ATLANTA — Patients diagnosed with multiple myeloma (MM) face dramatically higher risks of infection – and that risk has grown in recent years, according to a population-based registry study in Sweden presented during the 54th American Society of Hematology Annual Meeting and Exposition.
“In this large population-based study including over 9,000 multiple myeloma patients and 35,000 matched controls, we found that bacterial and viral infections represent a major threat to myeloma patients,” reported a team of Swedish researchers led by Cecilie Blimark, MD, of the Sahlgrenska University Hospital’s Hematology Department, in Gothenburg, Sweden. “We found the risk of specific infections like pneumonia and septicemia to be over 10 times higher in patients than in controls during the first year after multiple myeloma diagnosis.”
No large population-based evaluation had been made prior to this study to assess the risk of infections in MM patients compared to the normal population. The median age of patients at diagnosis and controls was 72 years (range, 25-101 years for each group).
At 1 year after diagnosis, 22% of myeloma patients had died from infections, Dr. Blimark noted.
Overall, MM patients had a seven-fold (HR 7.1; 95% CI, 6.8-7.4) risk of developing any infection compared to matched controls, Dr. Blimark reported.
Risk of infection is worse during the first year after diagnosis (HR 11.6; 95% CI 10.6-12.7). Male sex and older age were associated with greater elevations in infection risk among MM patients (P<0.001 for each correlation).
The increased risk of developing a bacterial infection was seven-fold (HR 7.1; 95% CI 6.8-7.4) and ten-fold for viral infections (HR 10.0; 95% CI 8.9-11.4), compared to controls.
When rates of specific infection types were analyzed, MM patients had an increased risk (P<0.05) for septicemia (HR 15.6), meningitis (HR 16.6), cellulitis (HR 3.0), osteomyelitis (HR 3.5), endocarditis (HR 5.3), pneumonia (HR 7.7), and pyelonephritis (HR 2.9). For viral infections, influenza (HR 6.1) and herpes zoster (HR 14.8) were significantly higher among MM patients than controls, the authors reported.

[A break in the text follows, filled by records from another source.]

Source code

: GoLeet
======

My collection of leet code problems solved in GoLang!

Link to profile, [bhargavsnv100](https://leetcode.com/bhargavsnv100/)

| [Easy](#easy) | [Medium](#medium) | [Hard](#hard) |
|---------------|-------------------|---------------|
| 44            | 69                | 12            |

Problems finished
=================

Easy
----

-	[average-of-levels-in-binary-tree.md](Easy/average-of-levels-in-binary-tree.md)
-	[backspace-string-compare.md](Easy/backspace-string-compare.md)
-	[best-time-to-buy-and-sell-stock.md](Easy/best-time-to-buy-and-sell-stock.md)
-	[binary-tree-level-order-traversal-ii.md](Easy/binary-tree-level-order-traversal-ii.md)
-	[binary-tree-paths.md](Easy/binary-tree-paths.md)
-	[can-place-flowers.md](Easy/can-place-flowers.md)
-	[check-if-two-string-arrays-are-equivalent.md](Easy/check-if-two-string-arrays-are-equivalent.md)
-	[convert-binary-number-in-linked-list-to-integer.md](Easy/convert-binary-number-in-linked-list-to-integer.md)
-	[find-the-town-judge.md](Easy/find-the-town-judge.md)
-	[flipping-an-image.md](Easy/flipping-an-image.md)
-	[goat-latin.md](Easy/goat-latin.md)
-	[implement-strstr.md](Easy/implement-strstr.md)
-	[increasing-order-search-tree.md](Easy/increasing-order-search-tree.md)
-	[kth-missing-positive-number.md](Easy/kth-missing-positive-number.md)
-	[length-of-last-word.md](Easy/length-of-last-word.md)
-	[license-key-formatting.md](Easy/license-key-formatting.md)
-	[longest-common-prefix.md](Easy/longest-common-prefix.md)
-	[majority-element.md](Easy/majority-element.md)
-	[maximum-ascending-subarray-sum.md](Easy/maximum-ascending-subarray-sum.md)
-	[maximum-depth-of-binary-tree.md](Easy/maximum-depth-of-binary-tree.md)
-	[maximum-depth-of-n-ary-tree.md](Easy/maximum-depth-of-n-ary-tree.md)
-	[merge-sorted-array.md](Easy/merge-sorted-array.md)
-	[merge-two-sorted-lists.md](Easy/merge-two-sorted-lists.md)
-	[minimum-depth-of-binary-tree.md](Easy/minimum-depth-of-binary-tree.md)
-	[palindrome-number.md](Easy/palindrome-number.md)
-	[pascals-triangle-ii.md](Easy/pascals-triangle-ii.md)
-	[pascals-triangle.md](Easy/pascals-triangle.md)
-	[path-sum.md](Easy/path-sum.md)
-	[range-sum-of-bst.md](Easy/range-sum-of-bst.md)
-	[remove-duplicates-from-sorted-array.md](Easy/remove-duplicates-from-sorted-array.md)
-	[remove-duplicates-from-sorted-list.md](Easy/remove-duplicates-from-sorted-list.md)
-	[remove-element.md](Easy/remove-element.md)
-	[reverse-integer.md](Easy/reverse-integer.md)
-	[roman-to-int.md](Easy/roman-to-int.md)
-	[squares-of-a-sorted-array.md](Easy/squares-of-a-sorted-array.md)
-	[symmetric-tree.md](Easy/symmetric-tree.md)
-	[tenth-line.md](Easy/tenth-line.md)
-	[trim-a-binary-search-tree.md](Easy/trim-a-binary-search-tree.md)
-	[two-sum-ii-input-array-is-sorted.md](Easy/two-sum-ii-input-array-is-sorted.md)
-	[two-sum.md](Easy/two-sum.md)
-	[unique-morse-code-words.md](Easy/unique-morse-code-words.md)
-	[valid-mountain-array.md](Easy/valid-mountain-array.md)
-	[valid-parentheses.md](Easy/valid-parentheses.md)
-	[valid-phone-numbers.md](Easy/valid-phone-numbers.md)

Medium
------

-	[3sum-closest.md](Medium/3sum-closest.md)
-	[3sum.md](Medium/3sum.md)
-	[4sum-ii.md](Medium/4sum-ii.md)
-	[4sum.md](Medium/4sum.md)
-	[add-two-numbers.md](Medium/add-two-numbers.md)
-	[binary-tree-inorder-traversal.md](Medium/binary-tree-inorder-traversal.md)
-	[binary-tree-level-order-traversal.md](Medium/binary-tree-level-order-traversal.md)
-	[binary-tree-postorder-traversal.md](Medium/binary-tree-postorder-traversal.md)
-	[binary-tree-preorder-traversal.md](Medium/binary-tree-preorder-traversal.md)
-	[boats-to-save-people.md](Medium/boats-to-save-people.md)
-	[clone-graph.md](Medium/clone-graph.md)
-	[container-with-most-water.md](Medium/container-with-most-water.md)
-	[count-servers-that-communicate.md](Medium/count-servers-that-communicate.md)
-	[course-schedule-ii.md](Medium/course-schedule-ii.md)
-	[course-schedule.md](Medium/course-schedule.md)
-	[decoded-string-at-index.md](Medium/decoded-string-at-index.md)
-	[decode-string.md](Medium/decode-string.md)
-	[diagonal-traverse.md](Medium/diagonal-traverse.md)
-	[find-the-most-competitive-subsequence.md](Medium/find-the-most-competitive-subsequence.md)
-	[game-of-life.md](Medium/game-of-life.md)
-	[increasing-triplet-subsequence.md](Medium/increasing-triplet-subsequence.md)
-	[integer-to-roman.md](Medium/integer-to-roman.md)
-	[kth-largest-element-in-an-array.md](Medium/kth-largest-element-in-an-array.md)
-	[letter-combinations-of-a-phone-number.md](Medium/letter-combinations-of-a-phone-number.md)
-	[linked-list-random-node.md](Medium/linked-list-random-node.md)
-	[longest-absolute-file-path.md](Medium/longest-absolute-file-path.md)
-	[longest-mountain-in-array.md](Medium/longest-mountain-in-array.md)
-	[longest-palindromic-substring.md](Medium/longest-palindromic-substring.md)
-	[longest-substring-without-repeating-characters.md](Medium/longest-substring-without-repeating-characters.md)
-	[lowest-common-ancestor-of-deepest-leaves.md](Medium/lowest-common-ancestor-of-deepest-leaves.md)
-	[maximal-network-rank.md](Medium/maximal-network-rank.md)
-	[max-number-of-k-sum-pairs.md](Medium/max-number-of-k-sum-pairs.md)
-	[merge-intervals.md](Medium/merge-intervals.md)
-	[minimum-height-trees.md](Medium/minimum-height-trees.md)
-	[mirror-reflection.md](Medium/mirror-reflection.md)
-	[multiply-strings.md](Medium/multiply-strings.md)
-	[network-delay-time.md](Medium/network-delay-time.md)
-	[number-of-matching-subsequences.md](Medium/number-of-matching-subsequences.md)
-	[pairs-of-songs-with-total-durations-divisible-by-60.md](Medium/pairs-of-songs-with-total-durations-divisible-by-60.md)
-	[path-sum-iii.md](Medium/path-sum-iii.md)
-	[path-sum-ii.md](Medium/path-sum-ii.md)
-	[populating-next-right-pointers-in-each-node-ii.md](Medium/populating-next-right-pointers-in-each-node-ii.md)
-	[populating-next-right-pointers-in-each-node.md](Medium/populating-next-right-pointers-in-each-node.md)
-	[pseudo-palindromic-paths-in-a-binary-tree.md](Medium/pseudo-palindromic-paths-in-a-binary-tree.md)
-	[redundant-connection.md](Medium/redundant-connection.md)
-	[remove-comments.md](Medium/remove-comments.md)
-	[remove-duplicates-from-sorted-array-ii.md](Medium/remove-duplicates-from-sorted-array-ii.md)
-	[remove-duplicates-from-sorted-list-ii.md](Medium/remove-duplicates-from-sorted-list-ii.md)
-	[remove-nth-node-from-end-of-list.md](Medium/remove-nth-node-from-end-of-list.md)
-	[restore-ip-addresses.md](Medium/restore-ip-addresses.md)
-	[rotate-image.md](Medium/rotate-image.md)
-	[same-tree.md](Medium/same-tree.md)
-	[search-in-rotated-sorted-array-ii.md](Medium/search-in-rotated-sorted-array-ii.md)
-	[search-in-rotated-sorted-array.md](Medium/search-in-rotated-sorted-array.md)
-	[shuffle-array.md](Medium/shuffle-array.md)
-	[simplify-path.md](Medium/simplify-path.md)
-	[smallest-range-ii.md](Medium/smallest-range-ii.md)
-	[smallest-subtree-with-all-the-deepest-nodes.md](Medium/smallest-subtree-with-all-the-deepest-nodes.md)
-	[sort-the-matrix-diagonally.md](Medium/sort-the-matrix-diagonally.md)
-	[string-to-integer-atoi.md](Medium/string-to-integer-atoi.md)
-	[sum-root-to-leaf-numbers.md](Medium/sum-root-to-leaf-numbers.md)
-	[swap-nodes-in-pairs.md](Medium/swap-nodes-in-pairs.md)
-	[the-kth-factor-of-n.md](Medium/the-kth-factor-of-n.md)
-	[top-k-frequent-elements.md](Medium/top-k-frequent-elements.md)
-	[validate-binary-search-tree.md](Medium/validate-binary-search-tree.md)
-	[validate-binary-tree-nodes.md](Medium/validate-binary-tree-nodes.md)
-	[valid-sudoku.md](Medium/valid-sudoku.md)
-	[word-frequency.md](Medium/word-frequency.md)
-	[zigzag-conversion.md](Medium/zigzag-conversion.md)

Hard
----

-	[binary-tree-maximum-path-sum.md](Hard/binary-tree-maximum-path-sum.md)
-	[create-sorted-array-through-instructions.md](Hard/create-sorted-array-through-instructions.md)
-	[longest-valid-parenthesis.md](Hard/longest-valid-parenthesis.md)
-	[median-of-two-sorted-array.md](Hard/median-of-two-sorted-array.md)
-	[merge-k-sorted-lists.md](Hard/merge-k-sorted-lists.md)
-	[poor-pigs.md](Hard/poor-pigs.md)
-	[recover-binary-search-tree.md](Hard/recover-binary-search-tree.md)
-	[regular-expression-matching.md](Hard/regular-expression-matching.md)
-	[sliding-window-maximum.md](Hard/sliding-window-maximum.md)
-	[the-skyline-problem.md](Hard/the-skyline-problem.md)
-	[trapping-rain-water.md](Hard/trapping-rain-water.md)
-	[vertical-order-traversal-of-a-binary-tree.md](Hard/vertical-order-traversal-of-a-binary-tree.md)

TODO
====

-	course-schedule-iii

“The risk of infections was highest during the first year after diagnosis; the risk of bacterial infections was 11-fold (HR 11.5; 95% CI 10.4-12.7) and the risk of viral infections was 18-fold (HR 17.6; 95% CI 13.1-23.8) higher compared to controls during the first year after diagnosis,” the authors reported.
Infection risk for MM patients has increased over recent years; compared to rates for 1986-1993, MM patients had a 1.6-fold (95% CI 1.5-1.7) increase in infection risk during 1994-1999 and a 2-fold (95% CI 1.9-2.1) increase in risk during 2000-2004, Dr. Blimark noted. The infection-risk HRs for myeloma patients during these three periods were 5.7, 7.0, and 8.9.
“The effect on infectious complications due to novel drugs in the treatment of MM needs to be established and trials on prophylactic measures are required,” they concluded.